The nature of the right to silence
In criminal proceedings the general rule is that every man is innocent until proven guilty. Therefore, it is for the prosecution to prove that he has committed a crime by establishing beyond reasonable doubt every element of the offence.
The accused does not have to prove anything and that would provide that he does not need to say anything or establish anything in his defence. This is further embodied in a widely known fundamental human right to remain silent.
However more recently, Parliament has created a number of rules which allow a failure of the accused to answer questions to be adduced as evidence of showing his guilt. These circumstances include the accused remaining silent on being questioned by the police, or not accounting for a certain object in his possession, or for his presence at a particular place.
Further situation which raises an opportunity to use silence against the accused is if he chooses not to testify at trial.
Failure to testify
The traditional right of an accused not to testify has been modified by section 35 of the Criminal Justice and Public Order Act 1994. The provision allows the court and the jury to draw such inferences as appear proper from the failure of the accused to give evidence or from his refusal, without good cause, to answer any question.
When can inferences be drawn?
The law establishes that adverse inferences can only be drawn if the accused has either been warned by the court of the effect of the failure to give evidence or alternatively where he has stated that he will give evidence and then fails to do so.
These provisions apply generally to all accused who fail to answer questions in their defence unless their refusal is justified. Such justification could be established only if it falls under one of three specified situations:
On grounds of privilege;
Because another statute excludes the evidence that would be contained in the answer; or
Because the court rules that the question need not be answered.

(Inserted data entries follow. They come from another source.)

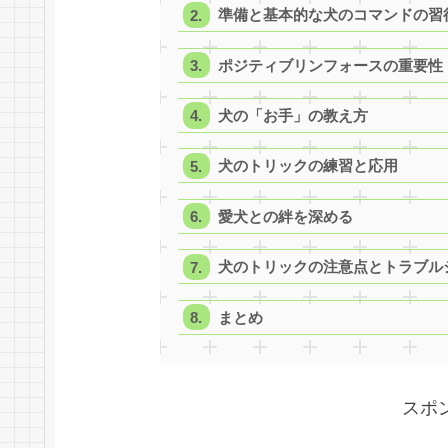
準備と基本的な犬のコマンドの習
ポジティブリンフォースの重要性
犬の「お手」の教え方
犬のトリックの練習と応用
愛犬との絆を深める
犬のトリックの注意点とトラブル
まとめ
スポ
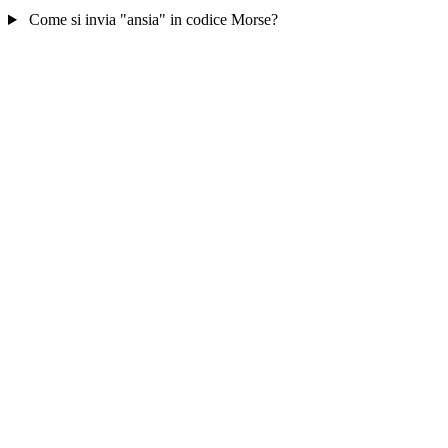
Come si invia "ansia" in codice Morse?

The inferences that can be drawn
Inference can be drawn by a person’s silence in court only in respect of his guilt. Therefore, it could be used to effectively boost up the prosecution’s case.

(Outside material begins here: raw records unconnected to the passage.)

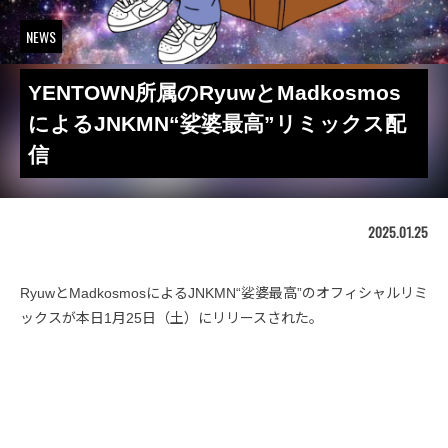
NEWS
YENTOWN所属のRyuwとMadkosmos
によるJNKMN“娑婆最高”リミックス配
信
2025.01.25
RyuwとMadkosmosによるJNKMN“娑婆最高”のオフィシャルリミ
ックスが本日1月25日（土）にリリースされた。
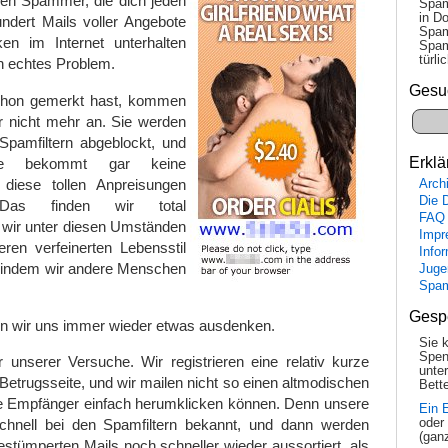
chen Spammer, die dich jeden
Spam
in Do
ndert Mails voller Angebote
Spam
en im Internet unterhalten
Spam
tür­l
in echtes Problem.
Gesu
schon gemerkt hast, kommen
r nicht mehr an. Sie werden
pamfiltern abgeblockt, und
Erklä
ppe bekommt gar keine
 diese tollen Anpreisungen
Arch
Die 
Das finden wir total
FAQ
l wir unter diesen Umständen
Impr
eren verfeinerten Lebensstil
Info
, indem wir andere Menschen
Juge
Spa
Gesp
 wir uns immer wieder etwas ausdenken.
Sie 
Spen
r unserer Versuche. Wir registrieren eine relativ kurze
unte
Betrugsseite, und wir mailen nicht so einen altmodischen
Bette
re Empfänger einfach herumklicken können. Denn unsere
Ein 
chnell bei den Spamfiltern bekannt, und dann werden
oder
(gan
estümperten Mails noch schneller wieder aussortiert, als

However, such inferences cannot be drawn in respect of a case to answer against the accused. This is because applications for no case to answer are normally made at the conclusion of the prosecution evidence. Therefore, those are considered some time before the accused has had any opportunity to present his case and give live evidence in court.
Further, section 35 of the CJPOA 1994 requires the magistrates in a summary trial to take into account the failure of the accused to testify. If the case is before a jury, the provision allows the judge to direct the jury to consider the failure of the accused to testify in cases when he has not given evidence and has been warned of the consequences.
In addition, the prosecution is entitled to comment upon the failure of the accused to testify.